Plugging selected air leaks, also known as air sealing, is mandatory in a heat-pump conversion; large leaks that are simple to fix should always be included in the project. The more air sealing, the lower the heating (and cooling) loads, the smaller the heat pumps need to be and the lower the electrical load on the building and the grid.
To make it easy to locate the air leaks, the engineers pressurized the building with what’s known as a blower door. This device, which is typically used for single-family houses, pressurizes and depressurizes a building to exaggerate the air leaks so they’re easy to find. It’s unusual for a blower door to be powerful enough for a 10-unit building, so for this project two were used.
Pumping the Energy In or Out
An air-source heat pump is a device that moves heat energy from one place to another – from indoor air to outdoor air during the cooling season and outdoors to indoors during the heating season.
These heat pumps have been around for decades, but for many years they had a bad reputation in colder climates because they would switch to expensive resistance heat mode when the outdoor temperature dropped below about 40 degrees. But in the last decade or so, a new generation of heat pumps has become so efficient that they can pull useful heat energy out of air as cold as 13 degrees below zero, or even colder.
Because they move heat energy rather than create heat energy via combustion, the best heat pumps can be much more efficient than a typical steam heating system. (There is heat energy in the air all the way down to absolute zero, which is roughly 450 degrees below zero Fahrenheit, but it becomes more and difficult to harvest that energy as the temperature drops.)
For an individual apartment, an air-source heat pump will usually consist of one or two outdoor units and multiple indoor units. The indoor and outdoor units are connected by refrigerant lines and power wires. Each indoor unit has its own hand-held remote control so that the user can treat each unit like an individual zone. This makes it easy to eliminate overheating, the bane of almost every multifamily building in New York City.
No construction project would be complete without a few surprises, and this one had plenty. Unexpectedly, in most of the apartments it was not possible to run the refrigerant lines in the ceiling. This meant that the lines had to be run along the ceiling against a wall, and a soffit had to be constructed afterward – adding a bit to the cost.

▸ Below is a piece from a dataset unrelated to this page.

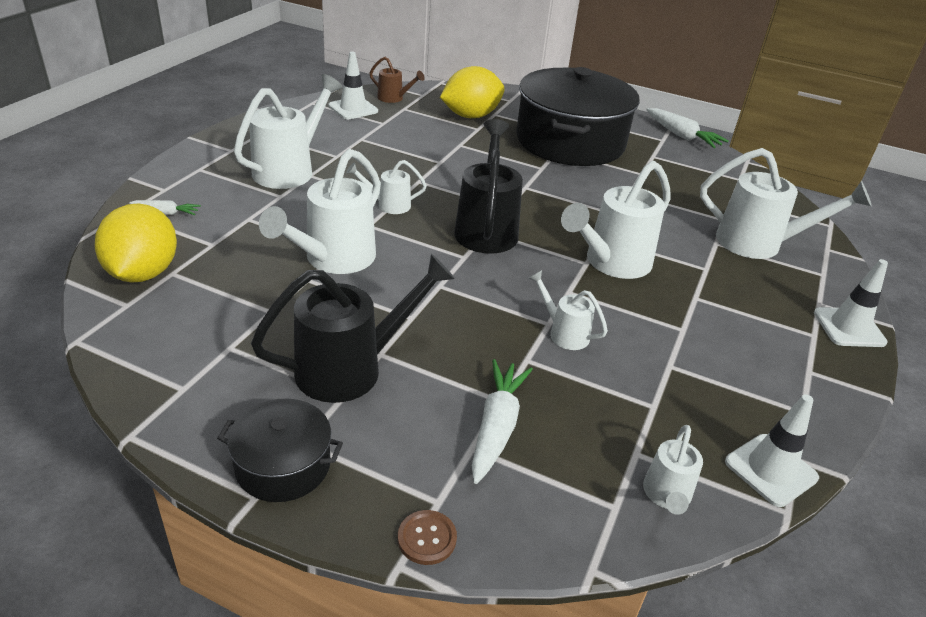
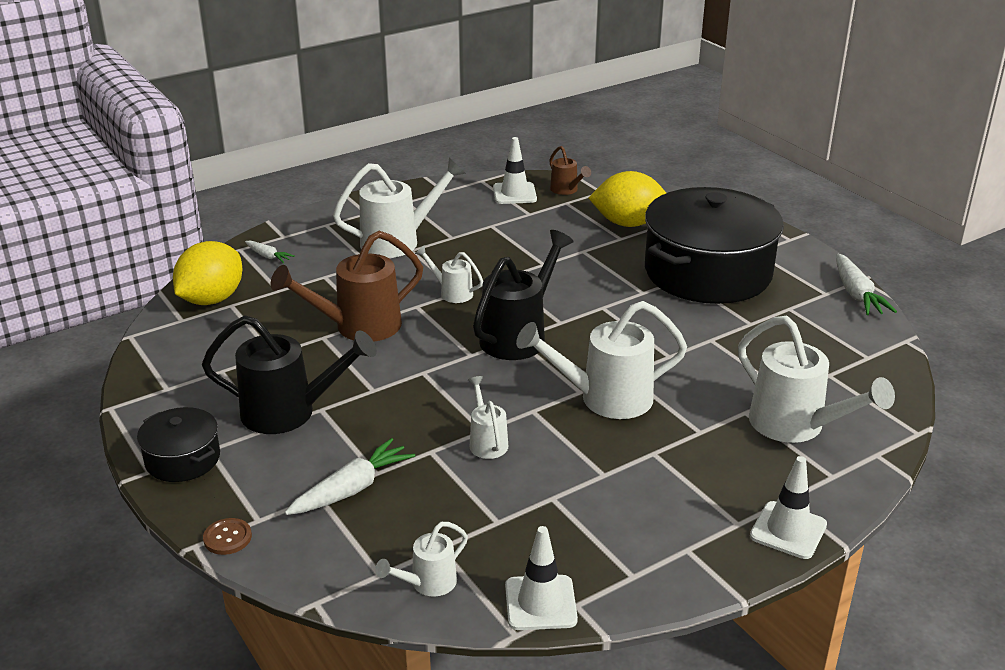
camera: 35 degrees right, 5 degrees down
white watering can [259,149,381,274] -> brown watering can [270,231,423,341]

All 10 heat pumps were up and running for the last month or so of the cooling season, and residents have since shifted over to heating mode. Generally speaking, everyone seems to be happy with the heat pumps’ performance so far. “The heat pumps are great,” says Harrison, the co-op board member. “They’re quiet and cover a large area. Each unit is controlled separately, so they can be set to different temperatures and turned on or off as needed. There are also a lot of options, so each unit can be customized for individual preferences.”
Harvesting the Data
Now that construction is complete, the year-long data gathering process has begun, which will be the true test of the system. Will energy bills be lower, and will residents be more comfortable than they were in the past? Some apartments have already seen an increase in their electric bills, which is very much to be expected. The question is: Will the increase in the electric bills be outweighed by the decrease in oil bills for the building as a whole? I’ll let you know in a year. In the meantime, this building has already reduced its greenhouse gas emissions – the ultimate goal of the Climate Mobilization Act – and it will reduce them further in the years ahead.